Published Thursday 11th October 2007
Alfred G Karnes, Ernest Phipps, McVay & Johnson - Kentucky Gospel: Complete Recorded Works In Chronological Order 1927-1928
Alfred G Karnes, Ernest Phipps, McVay & Johnson - Kentucky Gospel: Complete Recorded Works In Chronological Order 1927-1928

STYLE: Country
RATING 10 10 10 10 10 10 10 10 10 10
OUR PRODUCT CODE: 21327-12097
LABEL: Document DOCD8013
FORMAT: CD Album
ITEMS: 1
RRP: £9.99

Reviewed by Phil Thomson

Yet again, Document Records have surpassed themselves in fulfilling their remit to provide us with the best in early American recorded music. Somewhere between the intimate sleeve notes and those earnest, sometimes slightly crackly voices lies a world we should all be grateful for - where these pioneers of close harmony honed their craft with evangelical zeal. The eight tracks from Alfred G Karnes laid down between 1927 and 1928 set the scene with their passionate, almost frenetic reminder of what their music was setting out to do - convert the heathen and set their sights on glory: "Called To A Foreign Field", "I Am Bound For The Promised Land", "When They Ring The Golden Bells" - songs full of the promise of Heaven. These are followed by the preacher/singer Ernest Phipps and his Holiness Quartet (1927) Unsurprisingly, Phipps was a barber before donning a dog collar, and eventually he expanded his group from quartet to singers (1928) - as a result of inviting several members of his congregation to join him in the Bristol TN studio of Victor talent scout Ralph Peer, where the initial line up swelled to include four singers, piano, fiddle, banjo, guitar and mandolin.

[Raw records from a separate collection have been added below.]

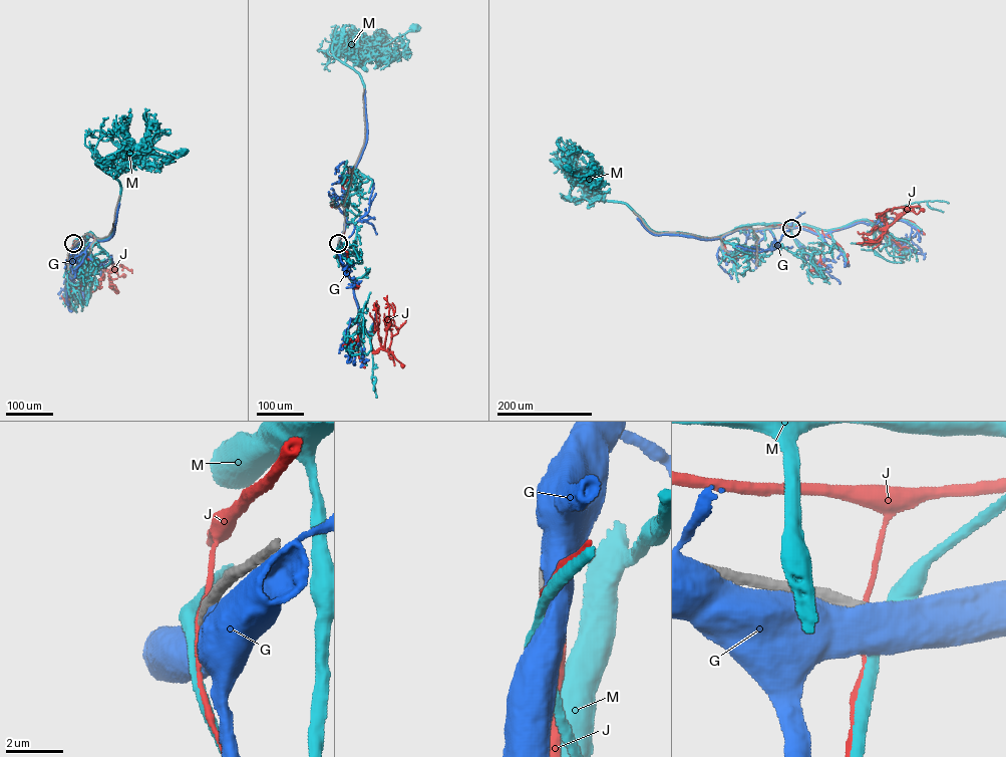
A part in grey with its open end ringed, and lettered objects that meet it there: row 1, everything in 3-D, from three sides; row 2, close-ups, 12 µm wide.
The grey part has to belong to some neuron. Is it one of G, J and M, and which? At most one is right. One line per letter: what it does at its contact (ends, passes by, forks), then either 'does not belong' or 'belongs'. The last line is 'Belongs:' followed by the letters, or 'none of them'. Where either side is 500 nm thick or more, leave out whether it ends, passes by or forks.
G: does not belong
J: it passes by | does not belong
M: it passes by | does not belong
Belongs: none of them

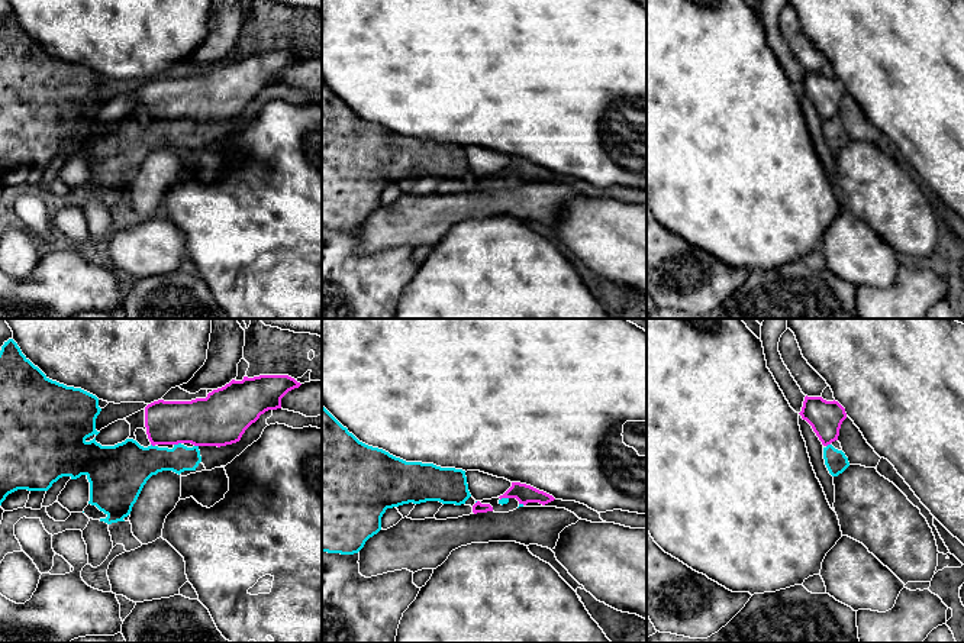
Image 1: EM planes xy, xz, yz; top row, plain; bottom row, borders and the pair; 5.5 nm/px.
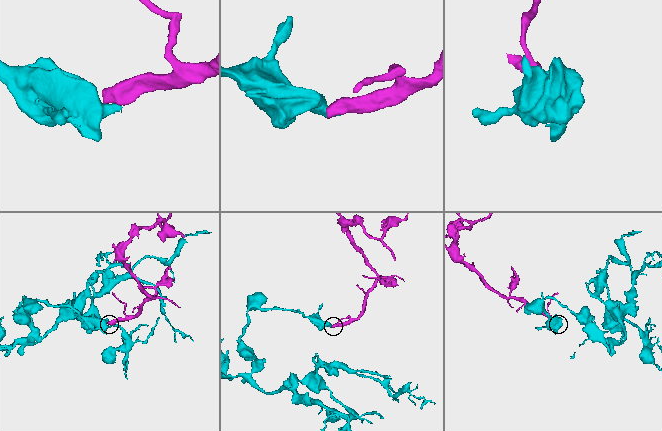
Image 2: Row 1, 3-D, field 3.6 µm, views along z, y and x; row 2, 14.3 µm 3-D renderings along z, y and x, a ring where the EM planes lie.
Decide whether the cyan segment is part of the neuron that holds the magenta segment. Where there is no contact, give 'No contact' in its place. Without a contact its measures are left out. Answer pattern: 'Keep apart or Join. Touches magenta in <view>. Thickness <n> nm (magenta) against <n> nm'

The sessions gave rise to memorable recordings of "Do Lord, Remember Me" and "If The Light Has Gone Out Of Your Soul", the latter selling 12,000 copies - a not insignificant number of units in its day. The other act collected here, McVay and Johnson (1928) were two of Phipps' instrumentalists and feature on the only two tracks of theirs which can be found - "Ain't Going To Lay My Armor Down" and "I''ll Be Ready When The Bridegroom Comes". The songs were popular standards and the recording gives us an insight into the power and drive of a real holiness service. It is worth noting that the Bristol recordings were the first and only time these white holiness groups would get a chance to preserve their particular brand of "exuberant, ragged, hand-clapping mountain holiness music." Says it all.